Functional Medicine

Last post I was talking about Magnesium role in high blood pressure.  But in the list of links was a link about video of Functional Medicine at TED by Mark Hyman.   The thinking or position of functional medicine is that we have to move from thinking about diseases to thinking about causes.  We need to understand the underlying causes of diseases. This always involves asking ever deeper circles of questions of why?  Think of how the typical doctor treats high blood pressure.  They measure your high blood pressure say it high, and then say, they don’t know the cause, it essential hypertension.    So, they give you drugs that treat the symptoms but not the underlying cause. Some of those treatments work, some do not.  Why do they work in some cases and not in others?  Some do Resperate, and have instant positive effect, others show no difference.  Could it be that Resperate does not for some patients address the underlying causes?     My literature research has identified something like at least 20 different fundamental mechanisms  of high blood pressure.  However, that is surely an underestimate, there are probably more.    We say in the last post that one of these causes might be magnesium deficiency.  Now, chances are if you have high blood pressure, you don’t have magnesium deficiency causing it. Tests indicate that magnesium deficiency is pretty rare.  But, if you happen to have magnesium deficiency it could cause high blood pressure, and treating the magnesium deficiency would be beneficial.  For most folks, it probably wouldn’t help much.  Magnesium might have other subtle connections to high blood pressure.  Perhaps an infection depletes your magnesium and this same infection causes high blood pressure through some unknown mechanism.  It could be that taking more magnesium helps you fight off or down the infection and presto, your blood pressure returns to normal.
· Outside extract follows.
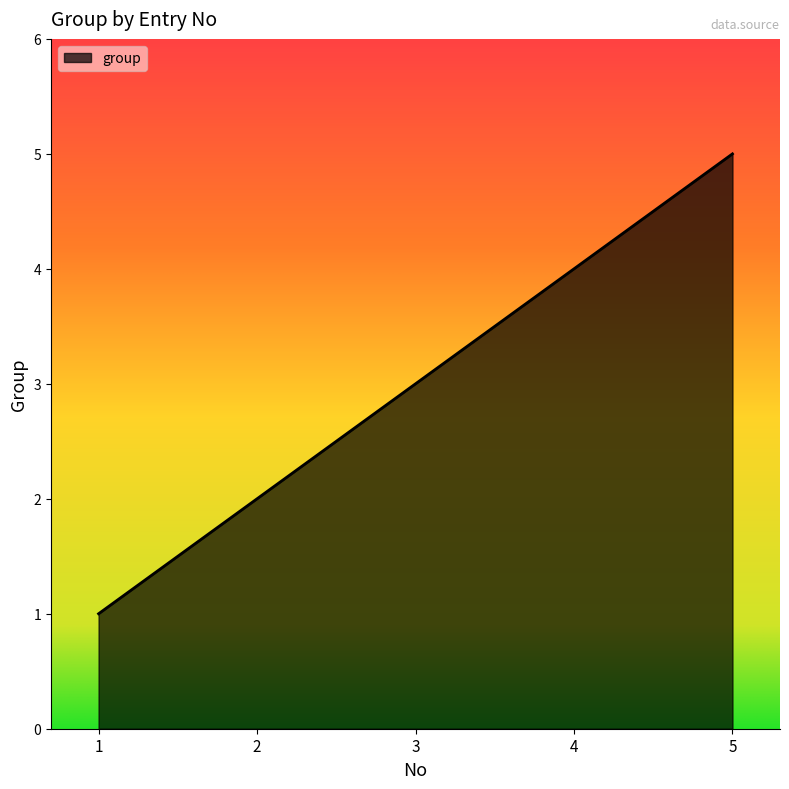

What is the difference between the second highest and second lowest values?

2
From a functional medicine point of view, the doctor would be looking to try and find what is the cause of your high blood pressure.  We know for example that high blood pressure, heart disease, and diabetics are linked.  That is, they all tend to respond to same typical treatments in diet, what helps one of these symptoms tends to help the others.  Furthermore, if you have one of them you are at higher risk of getting the others.  Putting it all together the suggestion is that there are underlying molecular causes – probably a combination of diet, toxins, genetic dispositions, virus and bacterial infections that underlie these diseases. Perhaps these diseases are merely different expressions of same fundamental underlying causes. Whatever disease is symptom expression  of the complex interaction of all these various factors at work.

How can one find out what causes your high blood pressure?  Down the road, sometime in the future, if your are diagnosed with high blood pressure, medical folks may do a complete blood profile for various biomarkers and genetic markers and probably be able to pinpoint more precisely the cause and provide targeted treatment and maybe even a cure.   Meanwhile, you need to try different factors, and see if they have an impact.  If you are suffering a magnesium shortage in the body, then taking magnesium will perhaps correct this, and your blood pressure would return to normal.  But this leads to a pile of questions, why do you have a magnesium shortage?  Is it problem with your diet? Or is there some other condition that causing your body to deplete it magnesium or not to absorb the magnesium it needs.

Causal chains like poor diet and insufficient exercise are causes which leads to weight gain which leads insulin resistance which leads to diabetes and high blood pressure.  Now of course this is highly simplified view.  There may be other factors such as environmental toxins, work stress, even virus and antibiotic traces in our food causing infections, inflation, and subtle metabolic disturbances. We know there must be other factors because there are people that have terrible diet, and do hardly any exercise, yet they remain disease free throughout their lifetime deep into old age.  Yet, statistically, those on terrible diet, and with insufficient exercise, suffer from increased risks and rates of high blood pressure.

Until we can get at the underlying causes, and thus bring about better treatment and potentially even cures, our best bet is to explore all the factors that go into possible high blood pressure and treat those with best diet, exercise, relaxation and other things that we know help.   My list is a start.  We know for example that sleep disturbances can lead to high blood pressure.  What causing the sleep disturbances?  Toxins, work stress,  dietary factors, environmental factors?